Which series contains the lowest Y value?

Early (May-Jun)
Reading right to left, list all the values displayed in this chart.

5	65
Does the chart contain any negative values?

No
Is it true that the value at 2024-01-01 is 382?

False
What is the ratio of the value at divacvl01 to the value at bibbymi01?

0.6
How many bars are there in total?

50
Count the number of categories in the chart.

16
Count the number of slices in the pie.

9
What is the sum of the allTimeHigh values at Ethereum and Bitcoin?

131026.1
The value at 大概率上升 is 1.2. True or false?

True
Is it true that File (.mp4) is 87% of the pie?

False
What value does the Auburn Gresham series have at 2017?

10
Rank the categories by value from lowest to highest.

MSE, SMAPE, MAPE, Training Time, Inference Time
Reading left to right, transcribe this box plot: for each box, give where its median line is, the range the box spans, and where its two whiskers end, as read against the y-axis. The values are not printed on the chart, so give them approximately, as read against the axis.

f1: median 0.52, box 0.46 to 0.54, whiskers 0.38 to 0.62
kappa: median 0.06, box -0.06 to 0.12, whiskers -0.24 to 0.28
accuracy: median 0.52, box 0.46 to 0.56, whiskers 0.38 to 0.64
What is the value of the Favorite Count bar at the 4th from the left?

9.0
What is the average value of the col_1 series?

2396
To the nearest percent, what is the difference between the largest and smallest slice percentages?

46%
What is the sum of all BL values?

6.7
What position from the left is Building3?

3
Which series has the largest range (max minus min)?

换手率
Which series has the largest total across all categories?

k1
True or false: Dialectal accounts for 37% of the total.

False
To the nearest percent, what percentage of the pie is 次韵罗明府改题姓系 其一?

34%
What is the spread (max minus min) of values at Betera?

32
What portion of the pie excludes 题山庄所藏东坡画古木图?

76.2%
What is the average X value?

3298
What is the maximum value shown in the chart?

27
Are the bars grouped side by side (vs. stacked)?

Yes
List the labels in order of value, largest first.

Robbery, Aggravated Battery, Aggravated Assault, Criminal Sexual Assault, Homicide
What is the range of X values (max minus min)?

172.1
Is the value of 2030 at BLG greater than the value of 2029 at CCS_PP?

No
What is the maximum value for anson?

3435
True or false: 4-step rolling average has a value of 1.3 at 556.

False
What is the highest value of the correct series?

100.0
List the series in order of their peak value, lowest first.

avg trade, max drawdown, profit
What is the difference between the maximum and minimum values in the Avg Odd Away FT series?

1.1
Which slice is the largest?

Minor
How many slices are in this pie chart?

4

***

Your objective:
Please copy out the material above exactly, from the line containing "Robbery, Aggravated Battery, Aggravated" down through the final line of the material, including both.

Response:
Robbery, Aggravated Battery, Aggravated Assault, Criminal Sexual Assault, Homicide
What is the range of X values (max minus min)?

172.1
Is the value of 2030 at BLG greater than the value of 2029 at CCS_PP?

No
What is the maximum value for anson?

3435
True or false: 4-step rolling average has a value of 1.3 at 556.

False
What is the highest value of the correct series?

100.0
List the series in order of their peak value, lowest first.

avg trade, max drawdown, profit
What is the difference between the maximum and minimum values in the Avg Odd Away FT series?

1.1
Which slice is the largest?

Minor
How many slices are in this pie chart?

4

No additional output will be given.